Assessment of redox sensitive elements.
Redox sensitive elements such as arsenic are more mobile under anaerobic conditions. The leaching tests that are used today do not take into account anaerobic conditions and underestimate the mobility of such elements. The aim of the project is to suggest alternative leaching procedures for materials containing redox sensitive elements such as arsenic soil, pyrite cinders, and blast furnace slag. The project is financed by EU-objective 2.
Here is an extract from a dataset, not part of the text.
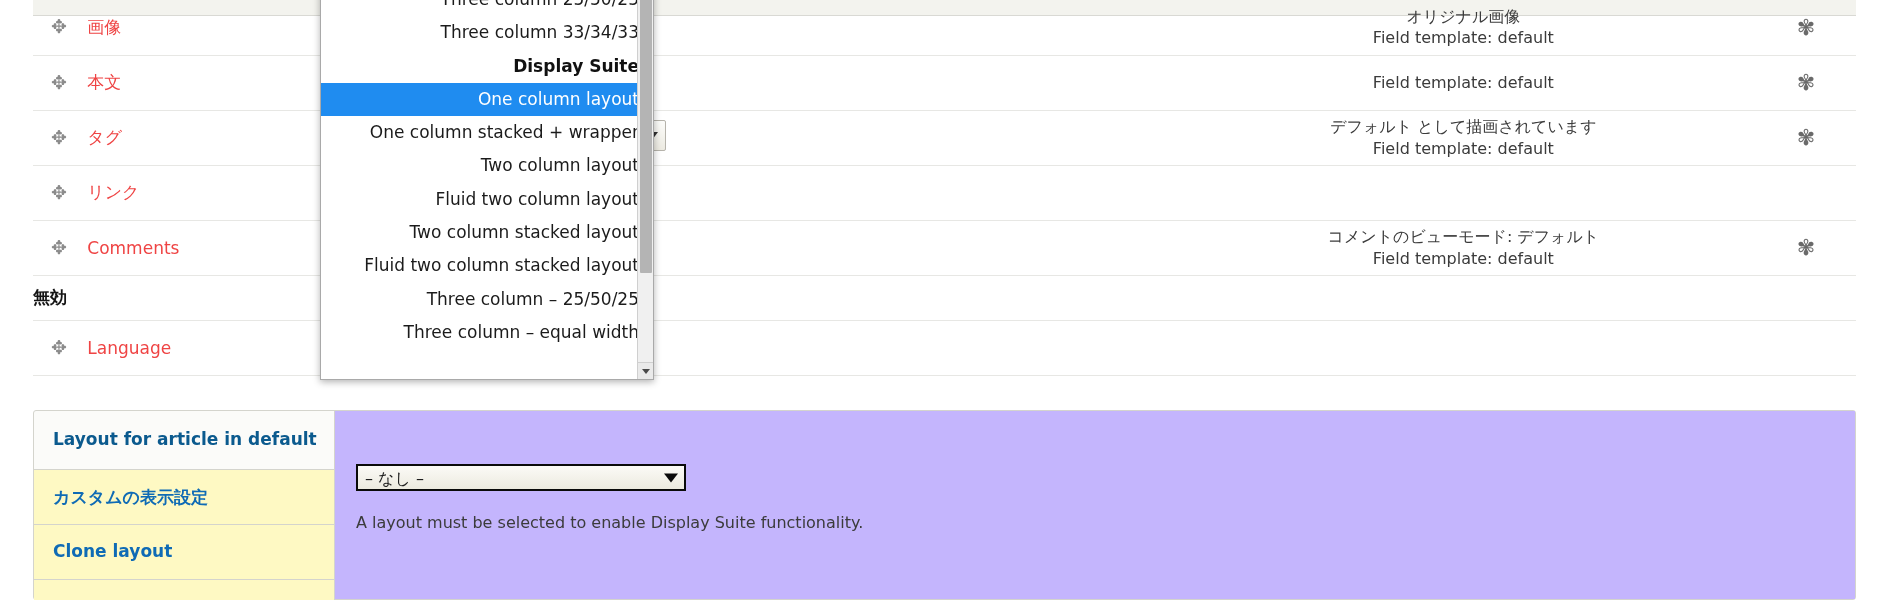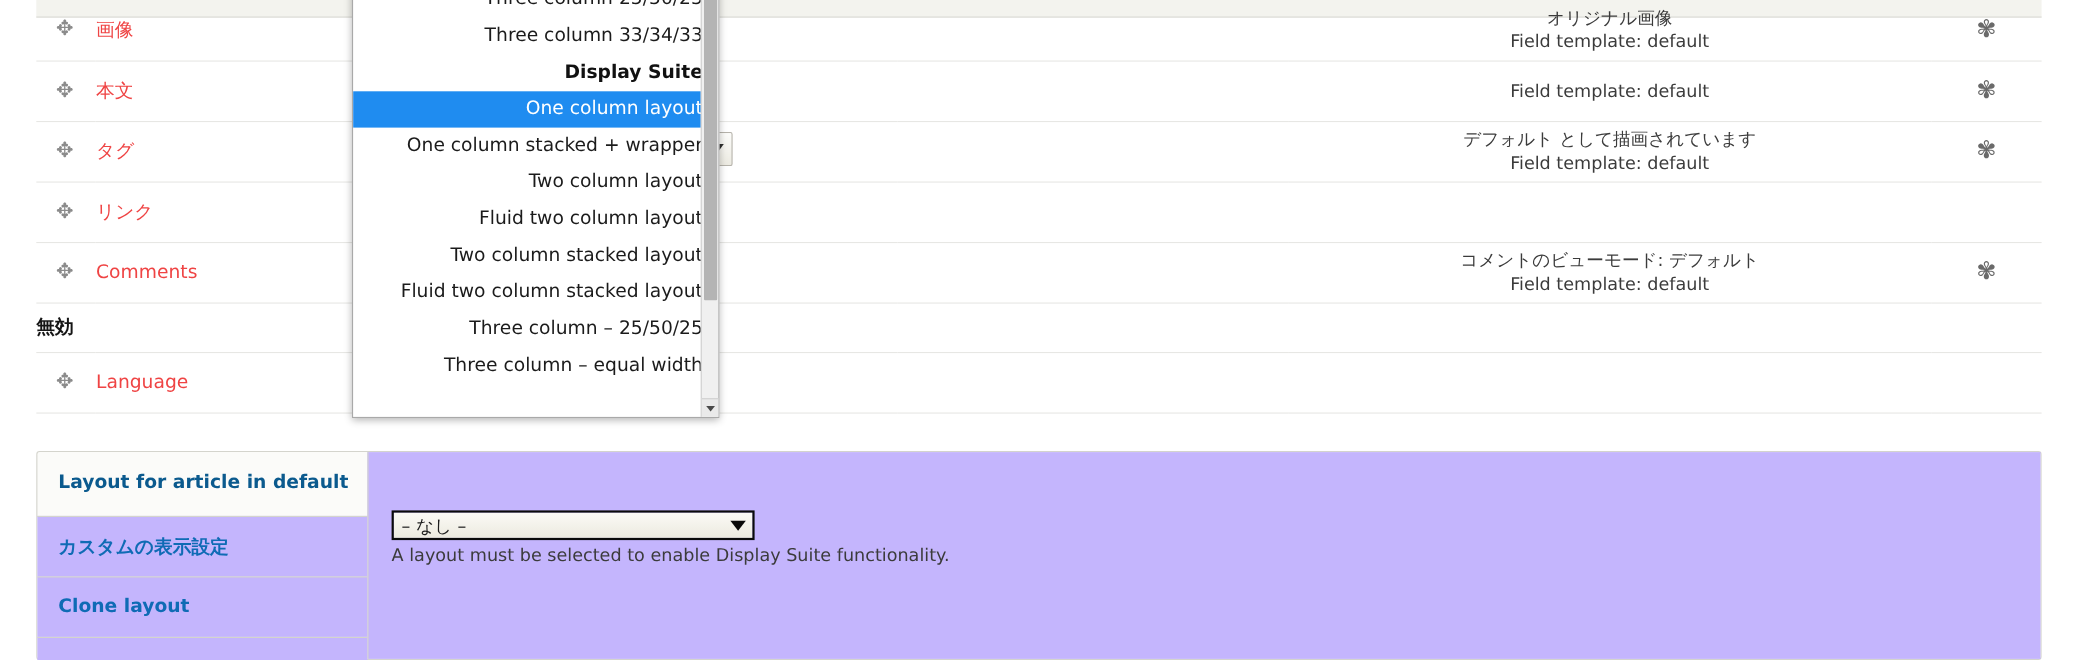"カスタムの表示設定" .vtab { background: #c4b5fd -> #fef9c3 }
Sampling strategy for brownfields.
Hugh resources are spent to investigate brownfields. However, the results are often of poor quality. The aim of the project is to optimise sampling strategy for brownfields to retrieve as much information as possible and to assess the quality of it. The project is financed by EU-objective 2.
Modelling for the selection of remediation strategies for TSF
Engineered multilayer covers is one solution to one of the mining industry main challenges i.e. the release of acid mine drainage (AMD), containing heavy metals, from mine waste deposits. Engineered multilayer covers can be constructed on top of sulfidic mine waste to limit oxygen and water ingress and thereby limiting generation of AMD. Numerical modelling can be used as a tool to evaluate the efficiency of the cover designs, varying hydraulic properties, number and thickness of layers of the materials used in the construction. Several designs can be tested at a low cost compared to building field tests for every change in parameter.